Joining the Conversation
Santorini is a C-shaped Greek island with a violent volcanic past. The most catastrophic outburst of its volcano, in roughly 1600 BCE, contributed to the end of the seafaring Minoan civilization. Today, two small new volcanoes are growing out of its bay, and another one called Kolumbo — capable of producing fearsome tsunamis and clouds of suffocating gases — lurks underwater just offshore.
Unsurprisingly, the region is comprehensively monitored by scientists. In 2024, a new German-Greek venture called Multi-Marex began to install layers of sensors on not just the land but also the seafloor around Santorini.
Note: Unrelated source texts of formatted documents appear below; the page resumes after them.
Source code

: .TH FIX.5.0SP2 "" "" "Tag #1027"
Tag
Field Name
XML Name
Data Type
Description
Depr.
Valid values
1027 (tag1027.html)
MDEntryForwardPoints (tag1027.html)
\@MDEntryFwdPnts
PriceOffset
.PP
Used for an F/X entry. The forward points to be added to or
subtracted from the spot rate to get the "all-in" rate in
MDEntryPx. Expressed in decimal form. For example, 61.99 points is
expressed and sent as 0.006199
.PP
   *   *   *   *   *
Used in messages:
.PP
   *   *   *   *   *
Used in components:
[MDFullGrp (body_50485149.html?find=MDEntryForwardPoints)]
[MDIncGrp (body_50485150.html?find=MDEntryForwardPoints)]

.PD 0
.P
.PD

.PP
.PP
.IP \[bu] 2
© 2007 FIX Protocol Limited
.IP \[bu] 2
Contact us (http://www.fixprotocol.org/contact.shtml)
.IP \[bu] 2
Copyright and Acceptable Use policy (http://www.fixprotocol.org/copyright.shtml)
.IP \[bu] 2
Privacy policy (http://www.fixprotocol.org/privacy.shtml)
The effort paid off almost immediately, said Jonas Preine, a volcanologist at the Woods Hole Oceanographic Institution; by chance, at the end of January 2025, the region began to shudder.
Large earthquakes rocked Santorini, and many of its residents fled, fearing an eruption. “The residents were so worried,” Preine said. But after several weeks, the quakes dropped off. At the same time, both Santorini and Kolumbo shrank.
What happened? The tectonic architecture of the Aegean Sea is messy, rife with crisscrossing faults and myriad volcanoes that make unraveling what happens at depth extremely difficult. But scientists analyzing Multi-Marex data with the assistance of machine learning quickly produced an explanation: A stream of magma had risen from a great depth to just 3 kilometers or so below the surface. The magma didn’t have enough momentum to punch through to the surface, but it did seem to borrow some of its molten rock from elsewhere.
Another magma reservoir in the crust, one thought to feed Kolumbo, contracted as its reserves drained away. It certainly seemed like another case of volcanic coupling — and the team hopes their improved understanding leads to more accurate forecasting of Santorini and Kolumbo’s future volcanic activity.
In Greece and Hawai‘i, and in other locations like Central Africa and Japan, researchers are looking for the next sets of coupled volcanoes, which they know might exhibit a variety of connected behaviors, including taking turns or erupting simultaneously. They now know that coupled volcanoes won’t necessarily produce the same type of lava or the same type of eruption. And they know not to underestimate how far magma might travel on its journey to the surface, and how deep the connection between coupled volcanoes might be.